I feel different from other women. I married a man who likes to have affairs. My husband comes home to me after the affairs and still supports our children. For this, I am grateful and forgive the unfaithfulness. He tells me that the women spend money on him and he doesn’t need to spend anything while he is away. Am I crazy to love him so much? I think what is important is he keeps his obligations to our three children and is a good father. -- Viola, Monterazzas, Itogon, Benguet

Dear Viola,

I praise you for being so forgiving and kind. You are unique because most women can’t take the betrayal of an affair but you do not seem to feel it. You willingly share your husband or so it seems. You are crazy in love with your husband. Your kind of crazy keeps peace in a marriage. It also seems like your husband has met a perfect match so he keeps his fatherly responsibilities to your children. He is so lucky too. I tip my hat off to you because I can’t share my husband.

You’re cool,

Manang

Dear Manang,

As a young couple, we have to live with my husband’s parents. My husband is also an only child and it is but practical to stay in their house. But it is not a happy place for me because my mother-in-law complains about how I do things. It’s as if she just watches me make mistakes.

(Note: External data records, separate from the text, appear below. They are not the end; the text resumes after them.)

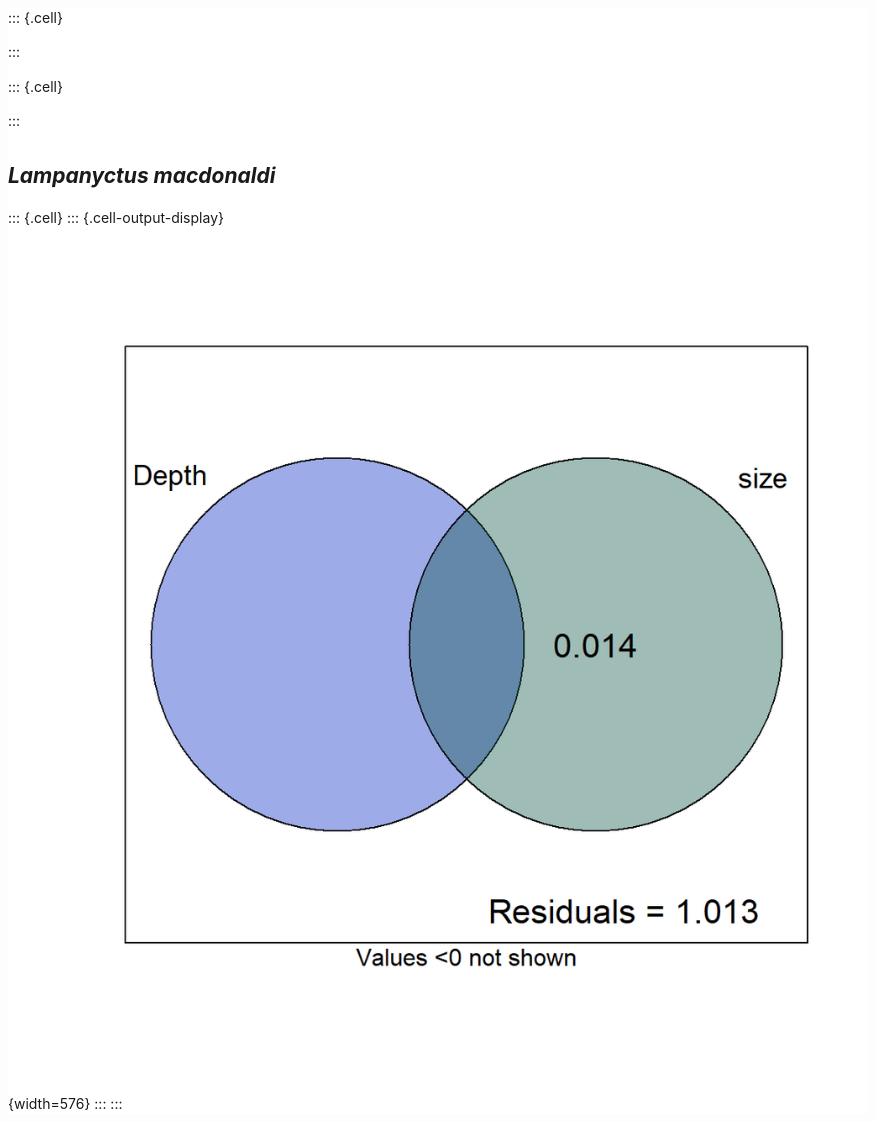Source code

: ::: {.cell}

:::

::: {.cell}

:::


## *Lampanyctus macdonaldi*


::: {.cell}
::: {.cell-output-display}
![](ontogeny_deep_pelagic_fish_files/figure-html/unnamed-chunk-23-1.png){width=576}
:::
:::
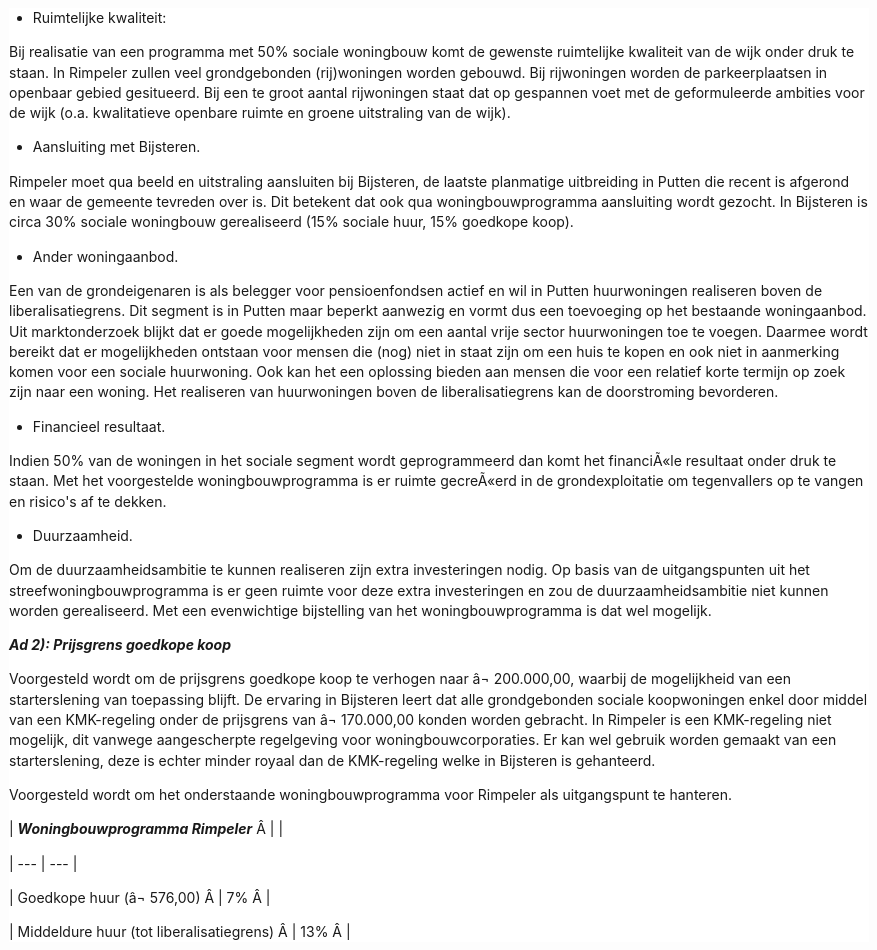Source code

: * Ruimtelijke kwaliteit:

Bij realisatie van een programma met 50% sociale woningbouw komt de gewenste ruimtelijke kwaliteit van de wijk onder druk te staan. In Rimpeler zullen veel grondgebonden (rij)woningen worden gebouwd. Bij rijwoningen worden de parkeerplaatsen in openbaar gebied gesitueerd. Bij een te groot aantal rijwoningen staat dat op gespannen voet met de geformuleerde ambities voor de wijk (o.a. kwalitatieve openbare ruimte en groene uitstraling van de wijk).

* Aansluiting met Bijsteren.

Rimpeler moet qua beeld en uitstraling aansluiten bij Bijsteren, de laatste planmatige uitbreiding in Putten die recent is afgerond en waar de gemeente tevreden over is. Dit betekent dat ook qua woningbouwprogramma aansluiting wordt gezocht. In Bijsteren is circa 30% sociale woningbouw gerealiseerd (15% sociale huur, 15% goedkope koop).

* Ander woningaanbod.

Een van de grondeigenaren is als belegger voor pensioenfondsen actief en wil in Putten huurwoningen realiseren boven de liberalisatiegrens. Dit segment is in Putten maar beperkt aanwezig en vormt dus een toevoeging op het bestaande woningaanbod. Uit marktonderzoek blijkt dat er goede mogelijkheden zijn om een aantal vrije sector huurwoningen toe te voegen. Daarmee wordt bereikt dat er mogelijkheden ontstaan voor mensen die (nog) niet in staat zijn om een huis te kopen en ook niet in aanmerking komen voor een sociale huurwoning. Ook kan het een oplossing bieden aan mensen die voor een relatief korte termijn op zoek zijn naar een woning. Het realiseren van huurwoningen boven de liberalisatiegrens kan de doorstroming bevorderen.

* Financieel resultaat.

Indien 50% van de woningen in het sociale segment wordt geprogrammeerd dan komt het financiÃ«le resultaat onder druk te staan. Met het voorgestelde woningbouwprogramma is er ruimte gecreÃ«erd in de grondexploitatie om tegenvallers op te vangen en risico's af te dekken.

* Duurzaamheid.

Om de duurzaamheidsambitie te kunnen realiseren zijn extra investeringen nodig. Op basis van de uitgangspunten uit het streefwoningbouwprogramma is er geen ruimte voor deze extra investeringen en zou de duurzaamheidsambitie niet kunnen worden gerealiseerd. Met een evenwichtige bijstelling van het woningbouwprogramma is dat wel mogelijk.

***Ad 2\): Prijsgrens goedkope koop***

Voorgesteld wordt om de prijsgrens goedkope koop te verhogen naar â¬ 200\.000,00, waarbij de mogelijkheid van een starterslening van toepassing blijft. De ervaring in Bijsteren leert dat alle grondgebonden sociale koopwoningen enkel door middel van een KMK\-regeling onder de prijsgrens van â¬ 170\.000,00 konden worden gebracht. In Rimpeler is een KMK\-regeling niet mogelijk, dit vanwege aangescherpte regelgeving voor woningbouwcorporaties. Er kan wel gebruik worden gemaakt van een starterslening, deze is echter minder royaal dan de KMK\-regeling welke in Bijsteren is gehanteerd.

Voorgesteld wordt om het onderstaande woningbouwprogramma voor Rimpeler als uitgangspunt te hanteren.

| ***Woningbouwprogramma Rimpeler***   Â | |

| --- | --- |

| Goedkope huur (â¬ 576,00\)   Â | 7%   Â |

| Middeldure huur (tot liberalisatiegrens)   Â | 13%   Â |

My father-in-law also constantly reminds me to close lights, fluff the cushions on the sofa, or put things back in their place. I tell my husband but he just says, patience. I am human and I do not need to have two people watching my moves like a hawk. Help! -- Belinda, St. Joseph, Baguio City

Dear Belinda,

You are in for a long haul. You will put up with that for the rest of your life. You will have to do the adjustments because they won’t change for you. Find a job so you have time away from the house and their prying eyes. Of course, when you reach home there will be just a few hours to cooperate with them. You can be pleasant for three hours a day at most. Find out what will make them happy and try to do at least one in a day like fluff the cushions on the way to the dining room. Put plates and bowls back in place as a gesture in the kitchen. Then retreat to your corner of the house. Or else be miserable and eventually split up with your husband.